Hence the modern man is amoral, not having a sense of history, rejecting the cultural mores, focused on himself, living for himself, and so on and so forth.

The breakdown of religion and morality is inevitable with the advent of science and technology, because religion and morality are forms of mass intelligence, whereas science and technology makes the individual more choice-capable and powerful. As you become more powerful, you will reject external power and influences.

Of course, indirect influences (which seem to bolster your sense of power and ego-identity) become more and more potent, without you realizing it.

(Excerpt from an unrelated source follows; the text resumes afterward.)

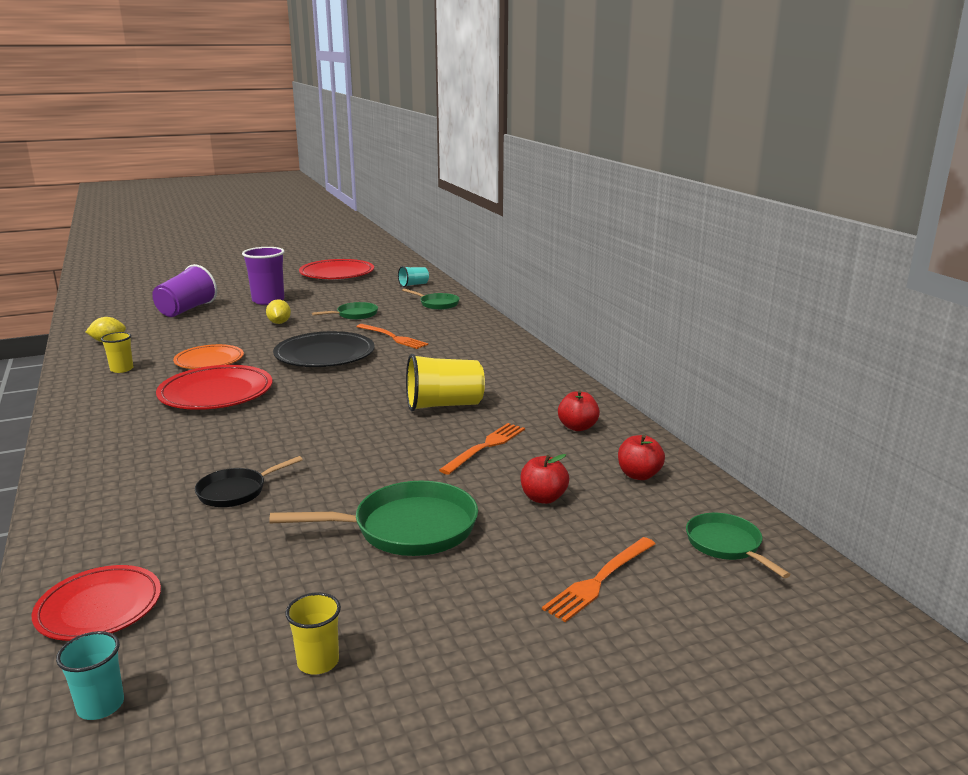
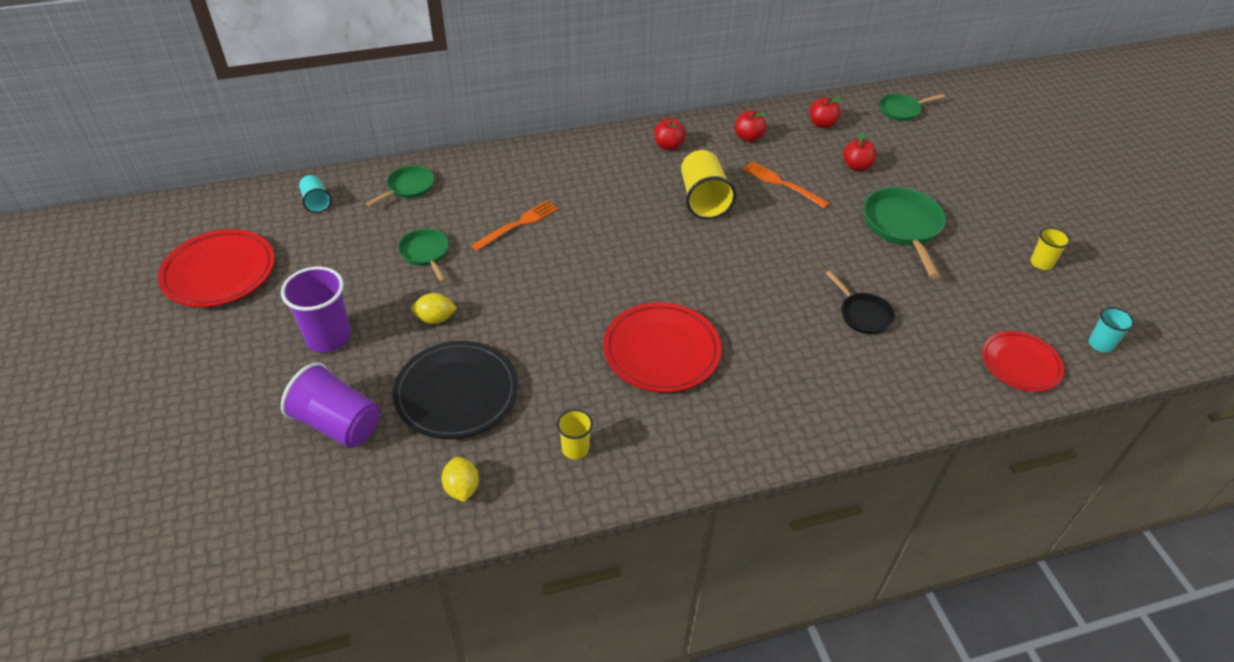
camera: 85 degrees left, 25 degrees up
orange plate [173,344,244,369] -> none
black plate [273,331,375,367] -> black plate moved to [393,341,518,439]
orange fork [542,537,655,622] -> none
none -> red apple [654,119,686,150]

That is modern media, advertising, etc.

The collective and primal forms of intelligence are crude, and sometimes are at odds with individual wishes, as well as have contradictions within them (the primal lust being opposed to the religious injunction to be monogamous).

The disengagement from primal and historical forms of intelligence makes one an autonomous individual, but also, alienated and disconnected. What drives his choices now except hedonism (pleasure seeking) and narcissism (me and me alone)?

The breakdown of family, society, community, traditional religions, traditional morality, and the advent of the hedonistic-narcissistic modern man, is not the fault of an individual. And therefore, neither is it possible to completely reverse this, even at an individual level, by the force of individual will.

You cannot regenerate the potency of morality, once you are out of it and once you are knowledgeable about the evolutionary forces which shaped moral behavior. The force of morality depends on its mystique and awe-inspiring origins.

The fate of the knowledgeable man in the modern world is autonomy. Can autonomy be separated from alienation? Can a man live for himself, without illusion, and not feel the angst of absurdity and meaninglessness, inside?

When biological goals lose their importance, when survival and comfort is easy to achieve, and when social cohesion and objectives are no longer meaningful, the goals of living have to be invented. Each day, sometimes.

This is the emptiness of the modern man. There is no getting out of this. For someone whose neo-cortex is far too much in the know to fall again into the pursuit of a social or biological goal, emptiness (meaninglessness) is inevitable.

One can keep it at bay by distraction. By indulging in sensory and cognitive smothering. But not for long.

Some say: act as if. As if your actions have significance, even if at some level you know that they don't. It is the same as believing in God.

Beware of shattering someone's delusions. You may leave him empty (-handed).